3.      English is good in the paper, but small adjustments are needed.

Comments on the Quality of English Language

Moderate changes only!

Author Response

Reviewer 3

The authors of the review paper “A Dual Pharmacological Strategy against COVID-19: The Therapeutic Potential of Metformin and Atorvastatin” have reviewed the possibility of Metformin (MET) and Atorvastatin (ATO) use, commonly prescribed for diabetes and dyslipidemia, respectively, as versatile medicines against SARS-CoV-2. The review paper is interesting, well structured, with four Tables and one Figure in it. Tables and especially Figure are adding to the clarity of the paper. The authors are concluded that repurposing MET and ATO could be promising, innovative and cost-effective treatment for COVID-19.

Comments:

  1. In the Abstract the authors claim that MET: “can partially block mitochondrial complex I and stimulate AMPK, which indicates that it could be used more widely in managing viral infections.” (row 31, 32).

There should be brief explanation why blocking of mitochondrial complex and stimulation of AMPK have anti-viral effects?

Reply: Thanks for your comments. We have added the MET antiviral mechanism, line 160-180.

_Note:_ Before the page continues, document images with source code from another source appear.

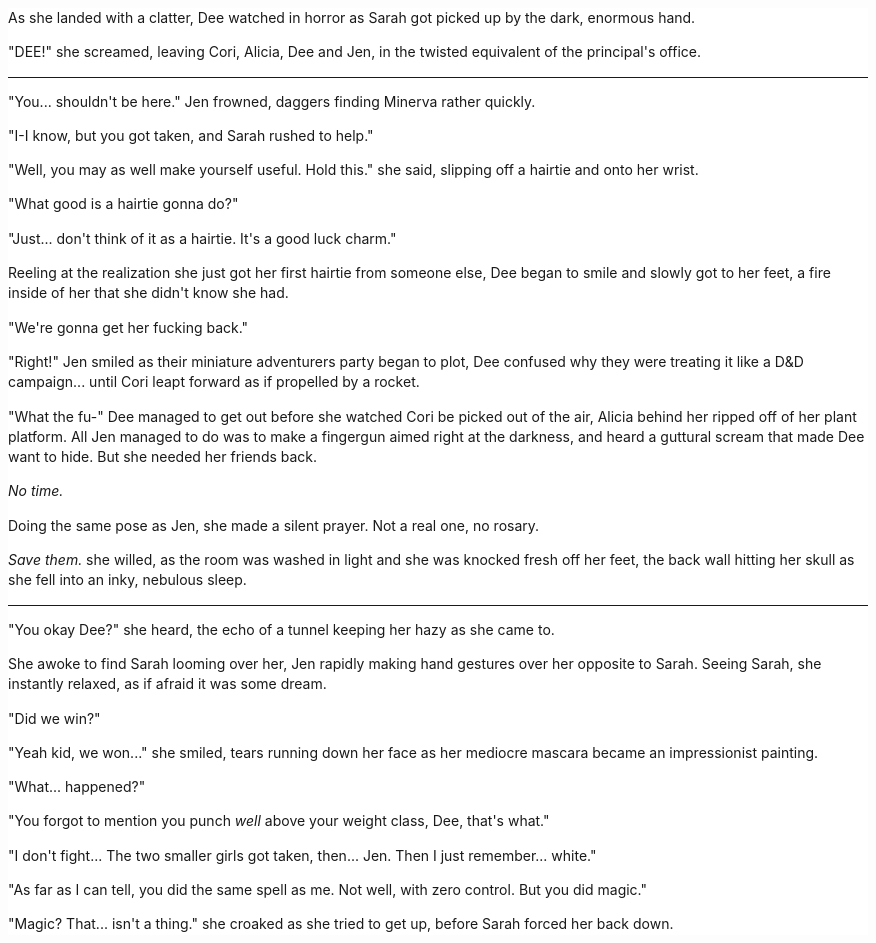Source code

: As she landed with a clatter, Dee watched in horror as Sarah got picked up by the dark, enormous hand.  

"DEE!" she screamed, leaving Cori, Alicia, Dee and Jen, in the twisted equivalent of the principal's office.

---

"You... shouldn't be here." Jen frowned, daggers finding Minerva rather quickly.

"I-I know, but you got taken, and Sarah rushed to help."

"Well, you may as well make yourself useful.  Hold this." she said, slipping off a hairtie and onto her wrist.

"What good is a hairtie gonna do?"

"Just... don't think of it as a hairtie.  It's a good luck charm."

Reeling at the realization she just got her first hairtie from someone else, Dee began to smile and slowly got to her feet, a fire inside of her that she didn't know she had.

"We're gonna get her fucking back."

"Right!" Jen smiled as their miniature adventurers party began to plot, Dee confused why they were treating it like a D&D campaign... until Cori leapt forward as if propelled by a rocket.

"What the fu-" Dee managed to get out before she watched Cori be picked out of the air, Alicia behind her ripped off of her plant platform.  All Jen managed to do was to make a fingergun aimed right at the darkness, and heard a guttural scream that made Dee want to hide.  But she needed her friends back.

*No time.*

Doing the same pose as Jen, she made a silent prayer.  Not a real one, no rosary.

*Save them.* she willed, as the room was washed in light and she was knocked fresh off her feet, the back wall hitting her skull as she fell into an inky, nebulous sleep.

---

"You okay Dee?" she heard, the echo of a tunnel keeping her hazy as she came to.

She awoke to find Sarah looming over her, Jen rapidly making hand gestures over her opposite to Sarah.  Seeing Sarah, she instantly relaxed, as if afraid it was some dream.

"Did we win?"

"Yeah kid, we won..." she smiled, tears running down her face as her mediocre mascara became an impressionist painting.

"What... happened?"

"You forgot to mention you punch *well* above your weight class, Dee, that's what."

"I don't fight... The two smaller girls got taken, then... Jen.  Then I just remember... white."

"As far as I can tell, you did the same spell as me.  Not well, with zero control.  But you did magic."

"Magic?  That... isn't a thing." she croaked as she tried to get up, before Sarah forced her back down.

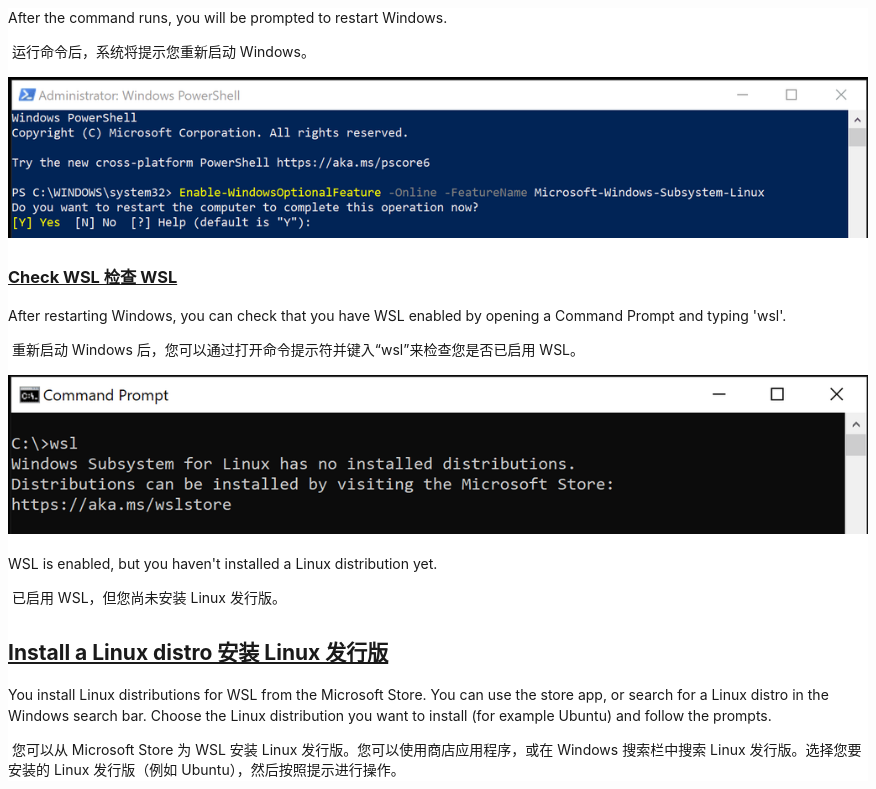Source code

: After the command runs, you will be prompted to restart Windows.

​​	运行命令后，系统将提示您重新启动 Windows。

![PowerShell prompt to restart](./WSLTutorial_img/powershell-output.png)

### [Check WSL 检查 WSL](https://code.visualstudio.com/docs/remote/wsl-tutorial#_check-wsl)

After restarting Windows, you can check that you have WSL enabled by opening a Command Prompt and typing 'wsl'.

​​	重新启动 Windows 后，您可以通过打开命令提示符并键入“wsl”来检查您是否已启用 WSL。

![WSL check](./WSLTutorial_img/wsl-check.png)

WSL is enabled, but you haven't installed a Linux distribution yet.

​​	已启用 WSL，但您尚未安装 Linux 发行版。

## [Install a Linux distro 安装 Linux 发行版](https://code.visualstudio.com/docs/remote/wsl-tutorial#_install-a-linux-distro)

You install Linux distributions for WSL from the Microsoft Store. You can use the store app, or search for a Linux distro in the Windows search bar. Choose the Linux distribution you want to install (for example Ubuntu) and follow the prompts.

​​	您可以从 Microsoft Store 为 WSL 安装 Linux 发行版。您可以使用商店应用程序，或在 Windows 搜索栏中搜索 Linux 发行版。选择您要安装的 Linux 发行版（例如 Ubuntu），然后按照提示进行操作。
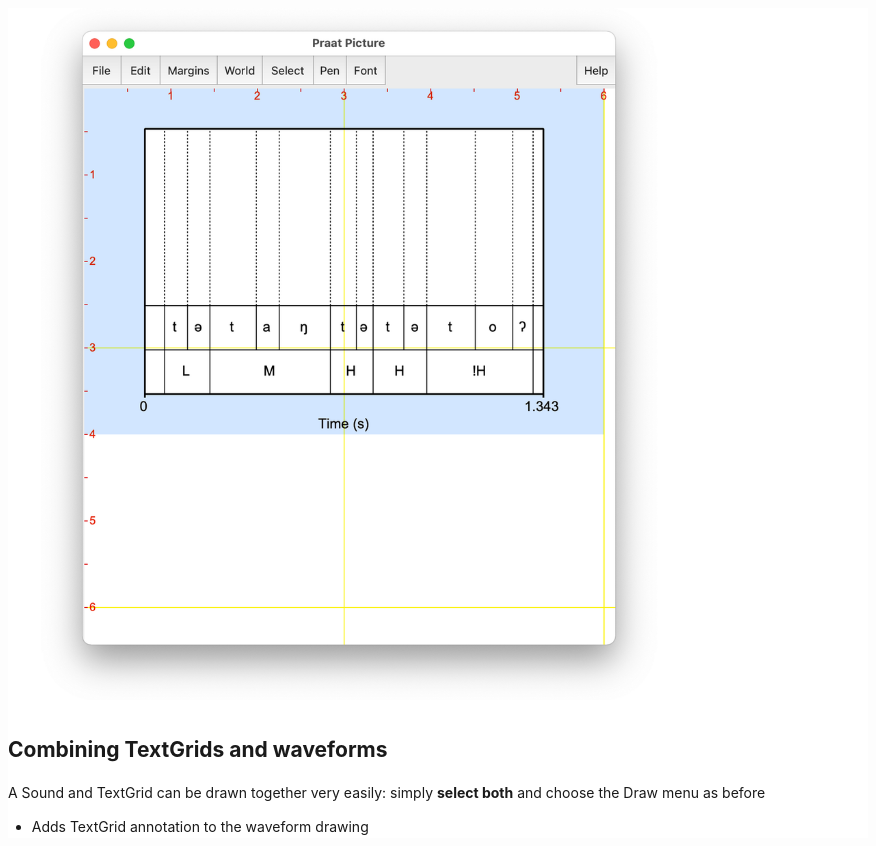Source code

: <img src="./assets/media/praat-drawn-tg.png" width="700">


## Combining TextGrids and waveforms

A Sound and TextGrid can be drawn together very easily: simply **select both** and choose the Draw menu as before

* Adds TextGrid annotation to the waveform drawing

For example, during the infection of different RNA viruses, such as SARS-CoV-2, lipids are necessary during the replicative cycle. Upon viral entry, lipid bilayers of the virus envelope obtained from the endoplasmic reticulum (ER) membrane participate in viral attachment and fusion. Second, an increase in cholesterol and fatty acid synthesis leads to the formation of invaginations of the ER membrane called replicative complexes (RCs), where viral translation and replication occur. In the next step, a combination of cholesterol-rich RCs used as a scaffold and the accumulation of lipid droplets (LDs) serve for the packaging of the viral genome and the formation of the nucleocapsid and contribute to the assembly of the progeny. Finally, the nucleocapsid buds through the ER membrane, completing the assembly of the virions. Virions are transported through the exocytic pathway to the Golgi complex for maturation and release from the infected cell [41,52,53].

The molecular mechanism of action of MET remains partly unknown; However, it has been suggested that being a cation, it accumulates in the mitochondria due to the electrical gradient of the internal membrane, inhibiting complex I of the mitochondrial respiratory chain [54,55]. Therefore, MET inhibits mitochondrial ATP synthesis and consequently causes the indirect activation of AMPK, which is sensitive to ATP depletion, affecting fatty acid synthesis. Furthermore, MET directly reduces the synthesis of cholesterol and fatty acids (enzymatic inactivation) through the SREBP pathway, involving the lipid requirements of the virus. On the other hand, MET also induces the interferon-mediated response through AMPK [41,52,53].

 

  1. Too many names are on the author’s list. The number of authors should be reconsidered (paper has 15 authors), and some moved in acknowledgement section. Authors should have in mind that this is a review paper, not clinical study. Some of contributions listed do not deserve authorship of the paper.

Reply: Thanks for your comments. All authors should be included in the review since they collaborated on different aspects. We have updated the contributions of each author.

  1. English is good in the paper, but small adjustments are needed.

Reply: Thanks for your comments. We have checked the grammar of the manuscript.